:: Extracted records ::

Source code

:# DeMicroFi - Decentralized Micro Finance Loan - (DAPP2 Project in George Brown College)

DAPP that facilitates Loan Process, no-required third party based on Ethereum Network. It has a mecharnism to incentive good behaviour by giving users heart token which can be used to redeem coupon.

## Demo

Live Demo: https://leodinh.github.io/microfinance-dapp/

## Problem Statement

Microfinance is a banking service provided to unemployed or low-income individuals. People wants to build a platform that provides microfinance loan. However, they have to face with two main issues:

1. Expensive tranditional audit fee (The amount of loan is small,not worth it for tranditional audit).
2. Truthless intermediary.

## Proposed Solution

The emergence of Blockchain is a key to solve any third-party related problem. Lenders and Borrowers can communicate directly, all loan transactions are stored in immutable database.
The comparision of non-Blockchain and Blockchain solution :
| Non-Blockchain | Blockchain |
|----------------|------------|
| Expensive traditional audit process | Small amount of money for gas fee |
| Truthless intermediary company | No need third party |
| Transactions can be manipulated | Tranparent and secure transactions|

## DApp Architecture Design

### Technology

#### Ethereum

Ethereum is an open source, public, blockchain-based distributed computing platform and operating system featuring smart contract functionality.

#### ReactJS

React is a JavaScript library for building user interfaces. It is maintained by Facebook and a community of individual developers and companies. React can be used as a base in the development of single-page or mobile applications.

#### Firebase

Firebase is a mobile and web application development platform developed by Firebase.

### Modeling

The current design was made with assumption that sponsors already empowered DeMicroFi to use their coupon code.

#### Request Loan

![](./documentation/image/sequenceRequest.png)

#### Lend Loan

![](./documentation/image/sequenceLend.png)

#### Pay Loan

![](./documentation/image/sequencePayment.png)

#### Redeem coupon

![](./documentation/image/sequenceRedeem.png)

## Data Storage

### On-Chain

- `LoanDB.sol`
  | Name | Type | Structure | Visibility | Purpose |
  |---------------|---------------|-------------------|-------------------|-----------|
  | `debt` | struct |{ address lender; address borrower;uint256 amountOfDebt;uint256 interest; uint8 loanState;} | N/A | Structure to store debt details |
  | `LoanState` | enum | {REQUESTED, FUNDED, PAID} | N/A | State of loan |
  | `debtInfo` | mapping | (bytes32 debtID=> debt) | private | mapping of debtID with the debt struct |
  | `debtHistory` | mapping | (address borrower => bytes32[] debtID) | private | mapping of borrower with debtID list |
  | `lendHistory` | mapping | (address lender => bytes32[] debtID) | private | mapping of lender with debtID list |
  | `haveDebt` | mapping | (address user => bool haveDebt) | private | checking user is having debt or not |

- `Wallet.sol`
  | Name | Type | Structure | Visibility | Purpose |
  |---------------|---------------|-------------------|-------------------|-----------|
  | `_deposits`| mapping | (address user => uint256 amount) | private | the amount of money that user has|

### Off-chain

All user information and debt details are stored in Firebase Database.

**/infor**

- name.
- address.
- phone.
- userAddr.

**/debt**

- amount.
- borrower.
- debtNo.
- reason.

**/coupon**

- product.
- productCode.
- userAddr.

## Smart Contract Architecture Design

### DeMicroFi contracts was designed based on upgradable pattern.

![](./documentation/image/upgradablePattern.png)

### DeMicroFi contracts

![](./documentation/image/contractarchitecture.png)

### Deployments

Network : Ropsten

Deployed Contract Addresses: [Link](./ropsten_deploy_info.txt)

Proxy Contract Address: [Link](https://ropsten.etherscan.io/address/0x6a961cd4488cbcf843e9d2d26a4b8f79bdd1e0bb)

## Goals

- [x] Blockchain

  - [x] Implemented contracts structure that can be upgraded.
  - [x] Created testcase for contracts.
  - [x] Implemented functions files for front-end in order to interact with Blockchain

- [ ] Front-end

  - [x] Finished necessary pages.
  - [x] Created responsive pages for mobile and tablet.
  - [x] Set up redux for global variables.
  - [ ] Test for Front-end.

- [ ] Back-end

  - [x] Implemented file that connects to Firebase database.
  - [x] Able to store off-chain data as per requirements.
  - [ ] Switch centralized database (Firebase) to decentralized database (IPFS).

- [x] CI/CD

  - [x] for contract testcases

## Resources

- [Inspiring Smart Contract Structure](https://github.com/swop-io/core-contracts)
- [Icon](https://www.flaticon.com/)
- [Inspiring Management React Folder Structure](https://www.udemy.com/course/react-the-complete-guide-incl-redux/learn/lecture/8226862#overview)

:: Problem ::
Locate each line in the rows above that contains the string "contracts", and copy those lines out in full.

:: Expected answer ::
### DeMicroFi contracts was designed based on upgradable pattern.
### DeMicroFi contracts
  - [x] Implemented contracts structure that can be upgraded.
  - [x] Created testcase for contracts.
- [Inspiring Smart Contract Structure](https://github.com/swop-io/core-contracts)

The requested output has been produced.